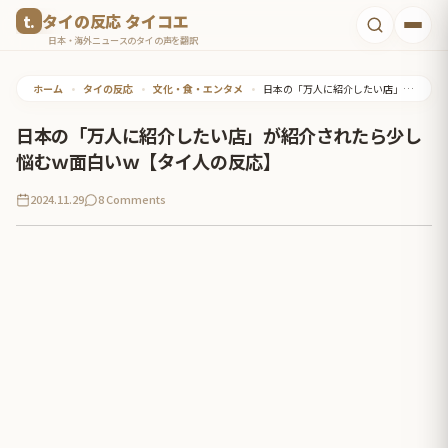
コ
タイの反応 タイコエ
ン
日本・海外ニュースのタイの声を翻訳
テ
ホーム
•
タイの反応
•
文化・食・エンタメ
•
日本の「万人に紹介したい店」が紹介されたら少し悩むｗ面白いｗ【タイ人の反応】
ン
ツ
日本の「万人に紹介したい店」が紹介されたら少し
へ
悩むｗ面白いｗ【タイ人の反応】
ス
2024.11.29
8 Comments
キ
ッ
プ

» Exercise
Return the entries unchanged, save for the pictures, which do not belong in the copy.

» Answer section
コ
タイの反応 タイコエ
ン
日本・海外ニュースのタイの声を翻訳
テ
ホーム
•
タイの反応
•
文化・食・エンタメ
•
日本の「万人に紹介したい店」が紹介されたら少し悩むｗ面白いｗ【タイ人の反応】
ン
ツ
日本の「万人に紹介したい店」が紹介されたら少し
へ
悩むｗ面白いｗ【タイ人の反応】
ス
2024.11.29
8 Comments
キ
ッ
プ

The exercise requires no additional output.